The sanctions placed on Russia over its invasion of Ukraine could erode the dominance of the US dollar and spur the adoption of digital currencies, according to a top IMF official.
Stringent Western financial sanctions have frozen much of Russia’s foreign assets and hit its ability to trade. While that has underlined the dollar’s power as the dominant global reserve currency, it has also been a wake-up call for countries about relying on it too heavily.
Gita Gopinath, first deputy managing director at the IMF, said there are signs some countries are already renegotiating the currency they are paid in for international trade.
“The dollar would remain the major global currency even in that landscape, but fragmentation at a smaller level is certainly quite possible,” Gopinath told the Financial Times in an interview published Thursday.
Small currency blocs between some trade partners are starting to emerge, she added.
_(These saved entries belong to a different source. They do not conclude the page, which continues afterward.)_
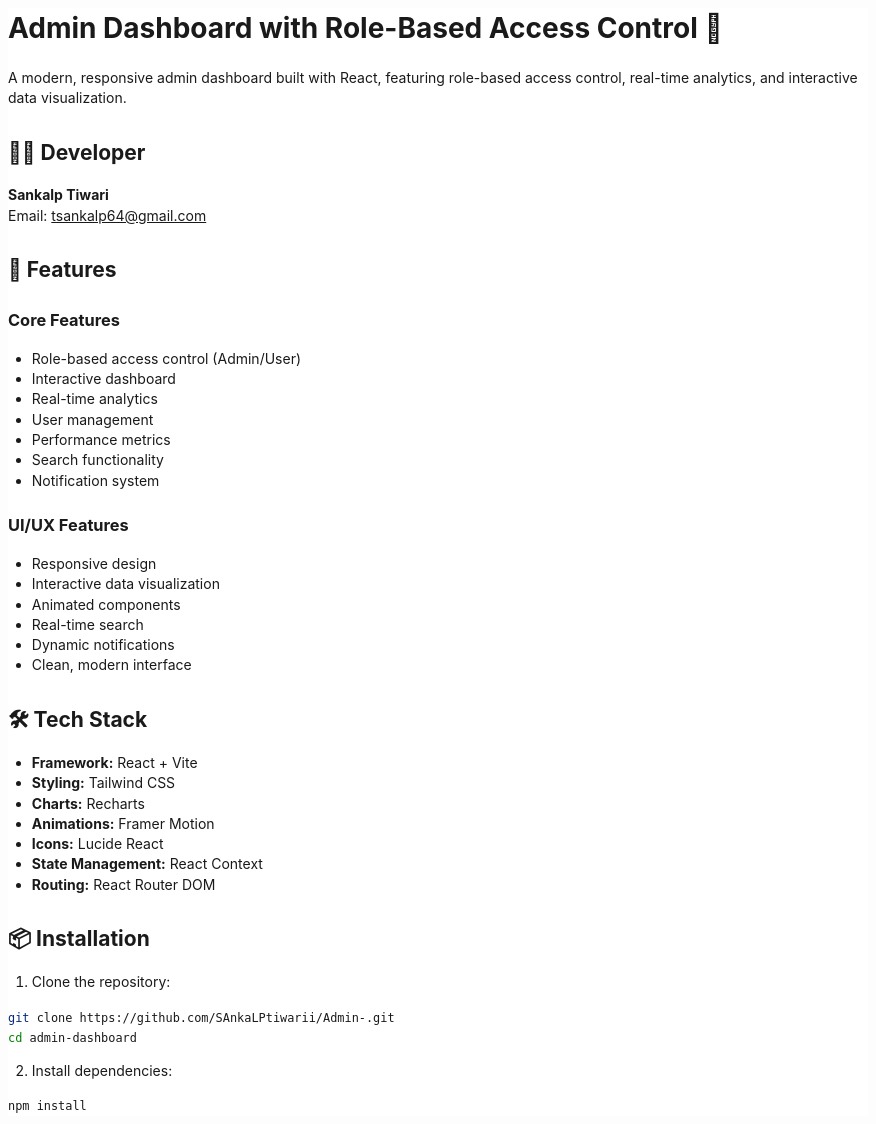 # Admin Dashboard with Role-Based Access Control 🚀

A modern, responsive admin dashboard built with React, featuring role-based access control, real-time analytics, and interactive data visualization.

## 👨‍💻 Developer
**Sankalp Tiwari**  
Email: tsankalp64@gmail.com

## 🌟 Features

### Core Features
- Role-based access control (Admin/User)
- Interactive dashboard
- Real-time analytics
- User management
- Performance metrics
- Search functionality
- Notification system

### UI/UX Features
- Responsive design
- Interactive data visualization
- Animated components
- Real-time search
- Dynamic notifications
- Clean, modern interface

## 🛠️ Tech Stack

- **Framework:** React + Vite
- **Styling:** Tailwind CSS
- **Charts:** Recharts
- **Animations:** Framer Motion
- **Icons:** Lucide React
- **State Management:** React Context
- **Routing:** React Router DOM

## 📦 Installation

1. Clone the repository:
```bash
git clone https://github.com/SAnkaLPtiwarii/Admin-.git
cd admin-dashboard
```

2. Install dependencies:
```bash
npm install
```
As countries accumulate reserves in the currencies they use for trade, these will take on a bigger role, which will dilute the dominance of the dollar.
The US currency’s clout has already waned over the last two decades, and its share of international reserves has fallen from 70% to 60%, according to the IMF official. Australia’s dollar and China’s yuan, in particular, have made inroads as trading currencies.
More than 70 central banks hold some yuan as a reserve currency, and many African countries and some in the Middle East regularly use the Chinese currency for transactions, according to Baizhu Chen, professor of clinical finance and business economics at the University of Southern California.